What the task asks. Starting with the opening line of the material, restate every line word for word, and end on the line containing "Honey | | X | | | |".

*** Block opens ***

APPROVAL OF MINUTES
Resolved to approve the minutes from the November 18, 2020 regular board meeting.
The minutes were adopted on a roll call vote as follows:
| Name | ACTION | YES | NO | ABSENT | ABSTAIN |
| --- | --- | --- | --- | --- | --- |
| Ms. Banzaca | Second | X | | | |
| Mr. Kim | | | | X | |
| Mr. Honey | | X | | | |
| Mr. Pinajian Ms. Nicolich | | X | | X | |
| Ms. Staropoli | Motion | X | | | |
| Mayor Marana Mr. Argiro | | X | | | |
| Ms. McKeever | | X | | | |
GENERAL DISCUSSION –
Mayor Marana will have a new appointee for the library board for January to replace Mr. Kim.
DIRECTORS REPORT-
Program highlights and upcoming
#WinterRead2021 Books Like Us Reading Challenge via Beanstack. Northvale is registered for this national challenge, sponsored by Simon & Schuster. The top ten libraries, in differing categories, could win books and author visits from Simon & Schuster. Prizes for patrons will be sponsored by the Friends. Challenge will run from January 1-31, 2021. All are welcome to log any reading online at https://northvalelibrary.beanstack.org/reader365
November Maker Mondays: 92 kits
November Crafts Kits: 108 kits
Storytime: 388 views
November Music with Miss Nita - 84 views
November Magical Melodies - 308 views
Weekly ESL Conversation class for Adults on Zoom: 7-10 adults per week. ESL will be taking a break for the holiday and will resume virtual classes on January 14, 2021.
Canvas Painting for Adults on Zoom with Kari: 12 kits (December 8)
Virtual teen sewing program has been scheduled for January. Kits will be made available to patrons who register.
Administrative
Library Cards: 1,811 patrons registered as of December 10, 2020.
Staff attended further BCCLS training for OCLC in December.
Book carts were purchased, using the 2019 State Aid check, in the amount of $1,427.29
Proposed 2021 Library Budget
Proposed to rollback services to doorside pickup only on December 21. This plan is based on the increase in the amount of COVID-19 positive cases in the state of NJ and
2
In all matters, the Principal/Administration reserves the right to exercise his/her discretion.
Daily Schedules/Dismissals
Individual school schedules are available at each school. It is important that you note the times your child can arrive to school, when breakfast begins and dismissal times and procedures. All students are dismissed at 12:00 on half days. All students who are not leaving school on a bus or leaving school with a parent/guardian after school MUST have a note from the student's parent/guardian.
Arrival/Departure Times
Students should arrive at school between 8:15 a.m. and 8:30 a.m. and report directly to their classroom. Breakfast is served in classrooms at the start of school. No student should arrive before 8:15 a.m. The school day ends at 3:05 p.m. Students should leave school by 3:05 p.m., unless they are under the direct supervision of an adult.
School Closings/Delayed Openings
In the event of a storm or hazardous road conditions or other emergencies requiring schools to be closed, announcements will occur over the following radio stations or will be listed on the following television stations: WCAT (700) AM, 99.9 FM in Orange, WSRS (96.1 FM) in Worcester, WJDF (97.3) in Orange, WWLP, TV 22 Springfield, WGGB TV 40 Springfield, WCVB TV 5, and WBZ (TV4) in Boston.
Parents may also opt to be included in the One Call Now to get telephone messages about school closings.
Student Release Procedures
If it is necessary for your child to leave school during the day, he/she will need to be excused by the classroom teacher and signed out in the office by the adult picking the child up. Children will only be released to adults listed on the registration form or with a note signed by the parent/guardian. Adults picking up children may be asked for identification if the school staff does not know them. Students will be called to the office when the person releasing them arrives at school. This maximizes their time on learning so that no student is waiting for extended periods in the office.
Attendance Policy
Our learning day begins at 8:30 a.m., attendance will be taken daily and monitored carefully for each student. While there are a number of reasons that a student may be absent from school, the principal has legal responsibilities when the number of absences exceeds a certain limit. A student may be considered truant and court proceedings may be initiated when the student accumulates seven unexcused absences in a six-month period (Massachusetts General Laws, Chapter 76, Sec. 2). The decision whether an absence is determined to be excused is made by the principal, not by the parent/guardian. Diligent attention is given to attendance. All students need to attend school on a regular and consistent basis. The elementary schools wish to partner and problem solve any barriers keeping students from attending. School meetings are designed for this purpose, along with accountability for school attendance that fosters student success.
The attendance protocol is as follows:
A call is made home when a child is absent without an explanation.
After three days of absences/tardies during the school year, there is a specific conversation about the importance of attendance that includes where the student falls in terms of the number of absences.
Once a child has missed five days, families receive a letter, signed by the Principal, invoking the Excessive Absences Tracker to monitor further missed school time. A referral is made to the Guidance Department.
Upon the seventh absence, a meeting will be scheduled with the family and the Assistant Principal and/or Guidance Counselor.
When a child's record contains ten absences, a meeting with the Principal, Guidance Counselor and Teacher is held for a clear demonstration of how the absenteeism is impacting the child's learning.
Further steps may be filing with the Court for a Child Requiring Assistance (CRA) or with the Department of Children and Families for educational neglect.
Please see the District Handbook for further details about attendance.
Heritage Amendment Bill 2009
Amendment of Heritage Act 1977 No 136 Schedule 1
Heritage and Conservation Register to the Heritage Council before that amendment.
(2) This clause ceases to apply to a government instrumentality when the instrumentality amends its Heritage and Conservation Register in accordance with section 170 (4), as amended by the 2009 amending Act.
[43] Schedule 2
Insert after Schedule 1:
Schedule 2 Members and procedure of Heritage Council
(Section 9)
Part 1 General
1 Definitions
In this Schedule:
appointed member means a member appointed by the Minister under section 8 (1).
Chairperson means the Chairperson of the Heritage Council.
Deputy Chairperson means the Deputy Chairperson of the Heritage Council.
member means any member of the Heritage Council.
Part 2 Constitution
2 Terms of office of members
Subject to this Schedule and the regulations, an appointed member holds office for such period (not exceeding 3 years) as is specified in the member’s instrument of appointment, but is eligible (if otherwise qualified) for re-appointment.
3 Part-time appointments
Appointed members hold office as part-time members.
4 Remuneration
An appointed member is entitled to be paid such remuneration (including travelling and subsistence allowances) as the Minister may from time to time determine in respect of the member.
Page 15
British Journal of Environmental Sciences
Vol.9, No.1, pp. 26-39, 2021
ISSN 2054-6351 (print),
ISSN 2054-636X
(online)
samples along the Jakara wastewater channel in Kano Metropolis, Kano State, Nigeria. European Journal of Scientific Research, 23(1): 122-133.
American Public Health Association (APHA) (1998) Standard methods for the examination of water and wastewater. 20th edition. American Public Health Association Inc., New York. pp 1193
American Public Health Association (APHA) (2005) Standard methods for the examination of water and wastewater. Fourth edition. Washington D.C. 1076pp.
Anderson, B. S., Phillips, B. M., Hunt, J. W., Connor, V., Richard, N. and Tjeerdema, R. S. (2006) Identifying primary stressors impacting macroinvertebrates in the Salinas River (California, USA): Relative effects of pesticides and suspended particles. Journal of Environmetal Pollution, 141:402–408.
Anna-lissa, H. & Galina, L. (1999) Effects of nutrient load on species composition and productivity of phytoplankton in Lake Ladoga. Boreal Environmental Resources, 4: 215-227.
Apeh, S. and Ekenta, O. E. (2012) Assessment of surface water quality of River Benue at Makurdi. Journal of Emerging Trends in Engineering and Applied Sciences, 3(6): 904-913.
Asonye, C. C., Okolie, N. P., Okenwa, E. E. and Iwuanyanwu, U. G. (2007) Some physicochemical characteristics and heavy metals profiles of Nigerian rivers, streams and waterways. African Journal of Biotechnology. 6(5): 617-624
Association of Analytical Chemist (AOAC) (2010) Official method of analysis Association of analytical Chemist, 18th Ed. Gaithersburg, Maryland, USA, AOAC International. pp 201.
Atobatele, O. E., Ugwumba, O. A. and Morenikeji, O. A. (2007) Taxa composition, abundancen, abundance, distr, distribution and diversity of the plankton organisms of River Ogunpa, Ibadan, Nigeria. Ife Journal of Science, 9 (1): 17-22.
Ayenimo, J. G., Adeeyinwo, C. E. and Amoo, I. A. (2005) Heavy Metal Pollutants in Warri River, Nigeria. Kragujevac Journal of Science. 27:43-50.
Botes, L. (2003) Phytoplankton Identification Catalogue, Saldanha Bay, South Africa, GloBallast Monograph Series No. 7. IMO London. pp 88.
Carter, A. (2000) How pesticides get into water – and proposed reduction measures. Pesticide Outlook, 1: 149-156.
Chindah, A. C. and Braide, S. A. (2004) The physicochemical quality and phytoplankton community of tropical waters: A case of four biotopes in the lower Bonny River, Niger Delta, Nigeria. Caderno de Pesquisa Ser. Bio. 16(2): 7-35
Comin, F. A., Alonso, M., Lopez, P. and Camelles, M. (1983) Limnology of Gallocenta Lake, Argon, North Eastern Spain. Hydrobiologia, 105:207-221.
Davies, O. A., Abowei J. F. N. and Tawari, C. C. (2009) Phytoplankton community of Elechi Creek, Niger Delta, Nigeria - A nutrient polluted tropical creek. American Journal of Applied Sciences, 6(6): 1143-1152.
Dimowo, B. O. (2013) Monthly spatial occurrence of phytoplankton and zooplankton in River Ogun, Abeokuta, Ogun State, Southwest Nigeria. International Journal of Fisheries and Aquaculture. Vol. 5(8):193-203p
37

*** Block closes ***

Task response.
APPROVAL OF MINUTES
Resolved to approve the minutes from the November 18, 2020 regular board meeting.
The minutes were adopted on a roll call vote as follows:
| Name | ACTION | YES | NO | ABSENT | ABSTAIN |
| --- | --- | --- | --- | --- | --- |
| Ms. Banzaca | Second | X | | | |
| Mr. Kim | | | | X | |
| Mr. Honey | | X | | | |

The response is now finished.